Stored entries
# # # # #

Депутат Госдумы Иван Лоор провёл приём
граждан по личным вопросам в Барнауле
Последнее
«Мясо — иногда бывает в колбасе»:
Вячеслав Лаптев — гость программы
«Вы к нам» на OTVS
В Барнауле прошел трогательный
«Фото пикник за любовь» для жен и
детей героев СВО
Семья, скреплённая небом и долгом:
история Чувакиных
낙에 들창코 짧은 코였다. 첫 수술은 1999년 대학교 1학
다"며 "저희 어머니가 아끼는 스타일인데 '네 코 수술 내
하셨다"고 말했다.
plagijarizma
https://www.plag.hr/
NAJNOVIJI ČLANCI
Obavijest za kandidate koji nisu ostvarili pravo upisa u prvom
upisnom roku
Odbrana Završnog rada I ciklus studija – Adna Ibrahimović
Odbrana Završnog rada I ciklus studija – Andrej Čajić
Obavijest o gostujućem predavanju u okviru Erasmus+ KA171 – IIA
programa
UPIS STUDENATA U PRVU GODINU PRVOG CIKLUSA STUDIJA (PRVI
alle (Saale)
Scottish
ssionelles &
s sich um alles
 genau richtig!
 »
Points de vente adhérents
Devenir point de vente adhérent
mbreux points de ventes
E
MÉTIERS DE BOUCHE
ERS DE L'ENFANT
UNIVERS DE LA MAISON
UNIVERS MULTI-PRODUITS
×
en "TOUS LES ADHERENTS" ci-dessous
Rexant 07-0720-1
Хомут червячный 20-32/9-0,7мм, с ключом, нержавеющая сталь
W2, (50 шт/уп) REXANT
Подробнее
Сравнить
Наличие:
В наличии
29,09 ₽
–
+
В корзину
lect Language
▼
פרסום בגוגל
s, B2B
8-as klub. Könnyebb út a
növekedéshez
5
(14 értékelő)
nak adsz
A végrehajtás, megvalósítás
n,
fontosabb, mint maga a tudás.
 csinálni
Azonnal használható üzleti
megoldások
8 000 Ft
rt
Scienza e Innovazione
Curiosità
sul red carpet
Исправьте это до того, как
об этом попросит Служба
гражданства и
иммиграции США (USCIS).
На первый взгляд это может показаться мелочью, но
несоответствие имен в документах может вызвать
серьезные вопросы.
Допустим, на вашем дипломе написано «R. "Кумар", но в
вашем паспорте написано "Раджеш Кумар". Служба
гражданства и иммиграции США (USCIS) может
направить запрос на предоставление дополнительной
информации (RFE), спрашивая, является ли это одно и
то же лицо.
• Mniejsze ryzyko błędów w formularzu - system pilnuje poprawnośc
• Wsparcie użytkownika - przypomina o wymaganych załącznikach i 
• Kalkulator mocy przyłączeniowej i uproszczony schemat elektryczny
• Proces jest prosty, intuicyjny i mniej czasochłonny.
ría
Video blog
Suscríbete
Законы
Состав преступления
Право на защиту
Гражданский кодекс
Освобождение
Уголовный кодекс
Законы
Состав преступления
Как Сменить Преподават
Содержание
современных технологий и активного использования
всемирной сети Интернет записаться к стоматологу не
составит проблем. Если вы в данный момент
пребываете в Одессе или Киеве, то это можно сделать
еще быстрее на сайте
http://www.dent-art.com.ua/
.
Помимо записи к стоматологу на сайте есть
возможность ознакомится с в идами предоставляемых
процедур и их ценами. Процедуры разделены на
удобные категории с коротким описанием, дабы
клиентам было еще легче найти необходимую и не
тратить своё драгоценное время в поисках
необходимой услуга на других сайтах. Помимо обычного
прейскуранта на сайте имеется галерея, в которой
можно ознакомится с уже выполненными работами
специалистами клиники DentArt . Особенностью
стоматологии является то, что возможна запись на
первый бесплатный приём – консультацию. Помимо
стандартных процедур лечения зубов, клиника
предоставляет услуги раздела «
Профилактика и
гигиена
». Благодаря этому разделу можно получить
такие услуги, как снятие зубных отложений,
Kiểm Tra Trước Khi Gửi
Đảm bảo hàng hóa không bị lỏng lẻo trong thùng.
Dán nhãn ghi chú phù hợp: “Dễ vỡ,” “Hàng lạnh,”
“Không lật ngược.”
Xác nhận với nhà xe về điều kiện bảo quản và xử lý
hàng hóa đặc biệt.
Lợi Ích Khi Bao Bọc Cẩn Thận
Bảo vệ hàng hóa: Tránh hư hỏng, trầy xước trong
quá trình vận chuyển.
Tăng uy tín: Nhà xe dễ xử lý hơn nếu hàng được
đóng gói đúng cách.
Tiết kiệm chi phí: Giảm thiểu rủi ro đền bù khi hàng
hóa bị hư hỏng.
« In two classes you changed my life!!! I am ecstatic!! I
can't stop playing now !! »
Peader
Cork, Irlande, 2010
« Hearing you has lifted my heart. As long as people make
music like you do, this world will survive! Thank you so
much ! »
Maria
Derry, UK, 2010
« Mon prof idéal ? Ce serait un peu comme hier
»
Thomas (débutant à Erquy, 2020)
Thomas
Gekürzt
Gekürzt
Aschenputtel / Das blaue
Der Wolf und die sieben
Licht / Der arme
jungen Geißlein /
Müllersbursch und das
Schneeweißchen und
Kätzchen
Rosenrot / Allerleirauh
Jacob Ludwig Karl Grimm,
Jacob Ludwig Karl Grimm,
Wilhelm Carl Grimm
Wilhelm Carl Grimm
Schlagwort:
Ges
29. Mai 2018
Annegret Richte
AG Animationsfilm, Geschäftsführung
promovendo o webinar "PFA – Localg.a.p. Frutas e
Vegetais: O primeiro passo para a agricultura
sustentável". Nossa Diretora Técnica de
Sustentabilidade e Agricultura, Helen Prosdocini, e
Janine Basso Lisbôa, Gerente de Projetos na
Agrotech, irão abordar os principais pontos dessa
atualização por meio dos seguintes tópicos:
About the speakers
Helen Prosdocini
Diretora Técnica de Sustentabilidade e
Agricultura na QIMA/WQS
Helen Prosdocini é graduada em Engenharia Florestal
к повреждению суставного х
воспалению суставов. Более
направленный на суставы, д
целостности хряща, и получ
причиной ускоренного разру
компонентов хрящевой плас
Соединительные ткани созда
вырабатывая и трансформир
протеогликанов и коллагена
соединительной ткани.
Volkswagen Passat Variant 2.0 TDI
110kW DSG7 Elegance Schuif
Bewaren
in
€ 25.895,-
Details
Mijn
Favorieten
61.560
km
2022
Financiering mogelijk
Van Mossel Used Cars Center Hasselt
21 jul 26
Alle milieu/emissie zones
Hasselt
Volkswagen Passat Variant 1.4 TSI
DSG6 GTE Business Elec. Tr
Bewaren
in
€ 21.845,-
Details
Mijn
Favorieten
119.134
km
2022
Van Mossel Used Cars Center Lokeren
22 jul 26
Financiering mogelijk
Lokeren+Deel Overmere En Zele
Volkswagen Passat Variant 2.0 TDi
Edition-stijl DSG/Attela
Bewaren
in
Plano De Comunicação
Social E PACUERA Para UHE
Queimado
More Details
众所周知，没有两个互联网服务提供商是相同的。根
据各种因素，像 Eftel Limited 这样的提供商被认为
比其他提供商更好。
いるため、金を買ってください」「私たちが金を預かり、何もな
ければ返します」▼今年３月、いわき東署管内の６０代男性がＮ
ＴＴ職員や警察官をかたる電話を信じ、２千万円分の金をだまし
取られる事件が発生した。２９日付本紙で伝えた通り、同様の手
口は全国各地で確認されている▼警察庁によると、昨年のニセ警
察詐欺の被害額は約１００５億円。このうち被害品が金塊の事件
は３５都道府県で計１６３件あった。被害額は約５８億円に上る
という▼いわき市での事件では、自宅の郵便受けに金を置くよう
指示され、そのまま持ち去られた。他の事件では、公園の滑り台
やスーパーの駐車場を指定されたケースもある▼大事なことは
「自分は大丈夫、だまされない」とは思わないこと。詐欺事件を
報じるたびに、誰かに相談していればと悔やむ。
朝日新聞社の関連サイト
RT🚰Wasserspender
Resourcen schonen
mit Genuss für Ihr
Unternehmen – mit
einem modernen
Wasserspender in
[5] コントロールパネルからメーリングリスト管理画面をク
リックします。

# # # # #

What to produce -
Quote the records word for word, starting at the very beginning and ending with the line that contains "스타일인데 '네 코 수술 내", including that line.

Written solution -
Депутат Госдумы Иван Лоор провёл приём
граждан по личным вопросам в Барнауле
Последнее
«Мясо — иногда бывает в колбасе»:
Вячеслав Лаптев — гость программы
«Вы к нам» на OTVS
В Барнауле прошел трогательный
«Фото пикник за любовь» для жен и
детей героев СВО
Семья, скреплённая небом и долгом:
история Чувакиных
낙에 들창코 짧은 코였다. 첫 수술은 1999년 대학교 1학
다"며 "저희 어머니가 아끼는 스타일인데 '네 코 수술 내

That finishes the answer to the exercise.